(Exercise goal):
Exact copy, no pictures: restate each entry below word for word.

Records from a dataset:
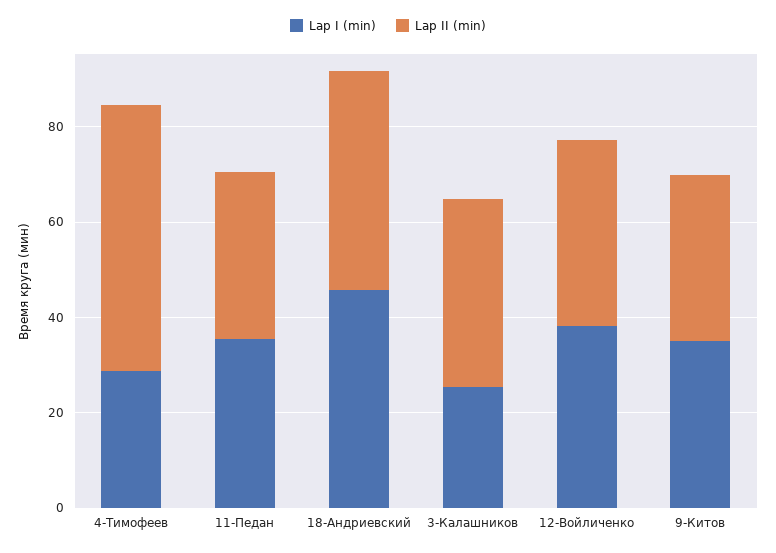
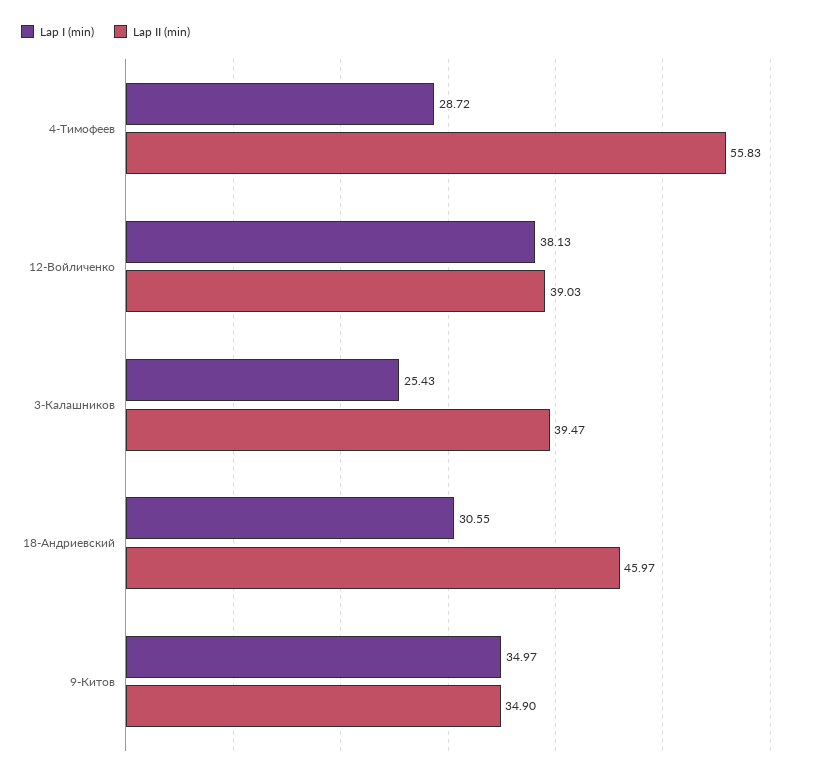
Lap I (min), 11-Педан: 35 -> none
Lap II (min), 11-Педан: 35 -> none
Lap I (min), 18-Андриевский: 45 -> 30.55

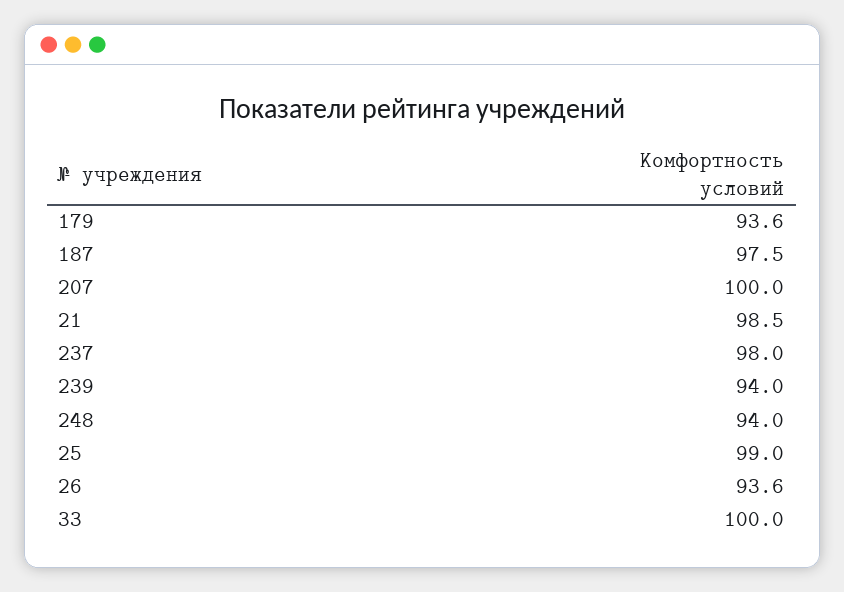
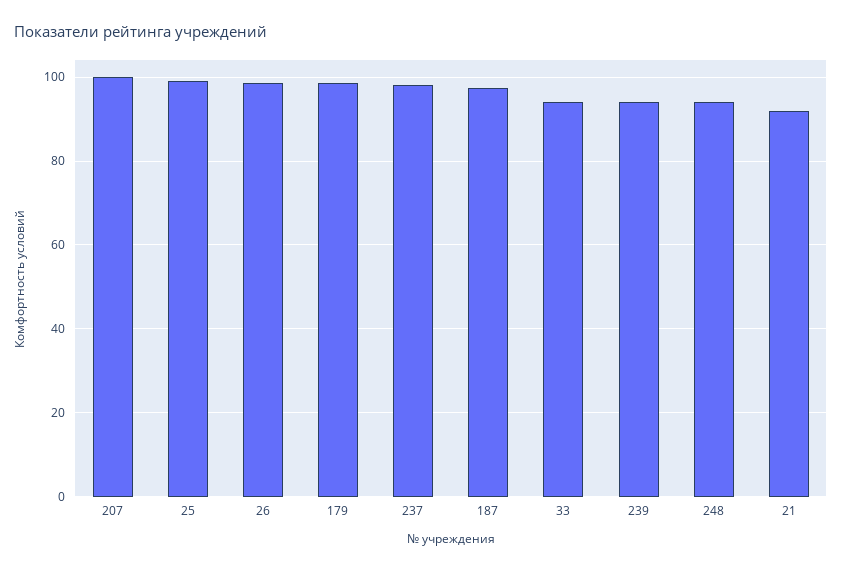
179: 93.6 -> 98
21: 98.5 -> 92
26: 93.6 -> 98
33: 100 -> 94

(Finished task):
Lap I (min), 11-Педан: 35 -> none
Lap II (min), 11-Педан: 35 -> none
Lap I (min), 18-Андриевский: 45 -> 30.55

179: 93.6 -> 98
21: 98.5 -> 92
26: 93.6 -> 98
33: 100 -> 94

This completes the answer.